Python 201

A deeper look at Python for intermediate or advanced coders in upper middle or high school with a focus on real-world computing problems. Request Quote

Course Summary
  • Grades 8+
  • Advanced level
  • 15 lessons
  • Python
    • Web
Course Includes
  • 15 lessons
  • 129 activities
  • Enhanced Creativity Tools
  • Automatic Assessment
  • Tutorials and Reviews
  • Coding Puzzles
  • DIY Projects
  • Quizzes
  • Answer Keys
Prerequisites
No previous coding experience required.

Lesson Plan

Lesson: Lists

Time: 40+ mins

Introduction

In this lesson, students will use list data type to store a sequence of values using Python.

Vocabulary

  • List: A list is a data structure that stores a sequence of values enclosed in square brackets and separated by commas. The values stored in lists are called elements and like strings, elements can be accessed by index. For example,
    numbers = [5, 3, 12, 4, 9, 12]
  • Elements: A value that is stored in a list.
  • Mutable: Mutable objects are objects that can be modified after they are created. In Python, lists are mutable and programmers can change the individual values stored in lists without creating a new list.

Objectives

Students will...
  • Create lists in Python
  • Search and alter elements of lists
  • Use indexes to find particular elements or to create new lists
  • Perform operations on every element in a list using loops
  • Create programs to calculate statistics
  • Sort lists alphabetically
  • Add, remove, and count values in a list
  • Use lists as arguments in different functions

Materials

  • Computers (1 per student) with student account access to Tynker.com

Warm-Up (5 minutes)

  • Have students reflect on their experiences by creating a new KWL chart. This time, have them fill out the chart individually.
  • Remind students that the K-W-L chart tracks what they know (K), want to know (W), and have learned (L) in the Python 201 course. Here’s a template of the chart:

Activities (35 minutes)

Facilitate as students complete the Lists modules on their own:
1. Lists (Tutorial)
    • Students will read a short document that explains lists.
    • Are students struggling with the “Favorite list” puzzle? Give a hint: Tell them to use the code in the first example as a reference.
    • Are students struggling with the “List length” puzzle? Give a hint: Tell them to use a “while” loop.
    • Are students struggling with the “Snacktime” puzzle? Give a hint: Tell them to use the code in the “concatenating lists” example as a reference.
    • Tell students to click the “Next” button (located at the bottom of the document) to move on to the next module.

******

**TASKS TO CARRY OUT**
1. According to the Python 201 course page above, what hint should students get if they struggle with the "List length" puzzle?
2. Pick up the Python 201 lesson plan above after its final sentence and write the next part.

**RAW RECORDS**
******

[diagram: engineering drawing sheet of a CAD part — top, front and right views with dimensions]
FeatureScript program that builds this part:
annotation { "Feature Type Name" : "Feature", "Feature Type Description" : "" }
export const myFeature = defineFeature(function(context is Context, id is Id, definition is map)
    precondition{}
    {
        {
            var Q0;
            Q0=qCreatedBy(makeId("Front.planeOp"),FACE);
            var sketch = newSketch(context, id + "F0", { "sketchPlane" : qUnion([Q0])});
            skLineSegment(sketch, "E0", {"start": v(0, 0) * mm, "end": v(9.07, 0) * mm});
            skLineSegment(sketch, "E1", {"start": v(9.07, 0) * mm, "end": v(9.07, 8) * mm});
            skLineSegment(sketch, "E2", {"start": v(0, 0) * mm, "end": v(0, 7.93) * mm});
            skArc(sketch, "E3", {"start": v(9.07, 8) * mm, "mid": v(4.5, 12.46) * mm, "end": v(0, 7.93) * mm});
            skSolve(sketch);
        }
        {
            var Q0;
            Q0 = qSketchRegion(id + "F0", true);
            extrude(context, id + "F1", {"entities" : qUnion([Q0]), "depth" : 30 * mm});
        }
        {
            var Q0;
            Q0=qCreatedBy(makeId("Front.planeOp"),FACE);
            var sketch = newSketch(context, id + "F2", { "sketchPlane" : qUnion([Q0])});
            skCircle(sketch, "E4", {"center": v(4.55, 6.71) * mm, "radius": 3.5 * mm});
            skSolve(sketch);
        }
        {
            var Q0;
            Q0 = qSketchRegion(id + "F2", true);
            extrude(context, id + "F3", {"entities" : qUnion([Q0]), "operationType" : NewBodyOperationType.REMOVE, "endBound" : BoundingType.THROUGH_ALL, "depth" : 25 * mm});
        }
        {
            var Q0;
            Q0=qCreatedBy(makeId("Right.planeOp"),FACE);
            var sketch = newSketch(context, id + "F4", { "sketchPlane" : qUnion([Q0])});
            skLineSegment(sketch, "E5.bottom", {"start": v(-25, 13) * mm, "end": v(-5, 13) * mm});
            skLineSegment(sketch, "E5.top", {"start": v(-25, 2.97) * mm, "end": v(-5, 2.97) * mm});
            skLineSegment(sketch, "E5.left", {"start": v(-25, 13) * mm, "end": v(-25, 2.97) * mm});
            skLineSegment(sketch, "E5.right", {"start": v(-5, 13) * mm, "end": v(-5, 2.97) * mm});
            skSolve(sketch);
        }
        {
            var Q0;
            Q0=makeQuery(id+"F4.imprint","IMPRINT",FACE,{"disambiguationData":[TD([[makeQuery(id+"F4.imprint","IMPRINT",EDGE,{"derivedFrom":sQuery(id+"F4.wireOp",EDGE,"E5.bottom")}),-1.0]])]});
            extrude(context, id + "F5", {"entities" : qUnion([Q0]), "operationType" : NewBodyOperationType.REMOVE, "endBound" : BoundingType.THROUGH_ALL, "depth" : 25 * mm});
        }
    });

******

**RESULTS FOR THE EXERCISE**
1. Tell them to use a "while" loop.

2.
2. Searching a List (Tutorial)
    • In this module, students will read a short document that explains searching a list.
    • Optional: Before students select the “play” button in the first two examples, ask them to write down whether they think the code will output True or False.
    • Are students struggling with the “One digit prime” puzzle? Give a hint: Tell them to use the “in” operator to check if any of the one digit primes are in the list. Also, remind students that 1 is neither prime nor composite.
3. List Indexes (Tutorial)
    • Students will read a short document that explains list indexes.
    • Optional: Ask students to fix the error in the first section. Here’s one possible solution:
      presidents = ["George Washington", "John Adams", "Thomas Jefferson", "James Madison"]
      print( presidents[2] )
    • Are students struggling with the “Print introduction” puzzle? Give a hint: Tell them to use an equal to (==) operator and use an “if” statement to print a different formatted string for each possible length of the list.
    • Are students struggling with the “Changing area codes” puzzle? Give a hint: Tell them to try including a an equal to (==) operator as part of their solution.
    • Tell students to click the “Next” button to move on to the next module.
4. Index Ranges (Tutorial)
    • Students will read a short document that explains index ranges.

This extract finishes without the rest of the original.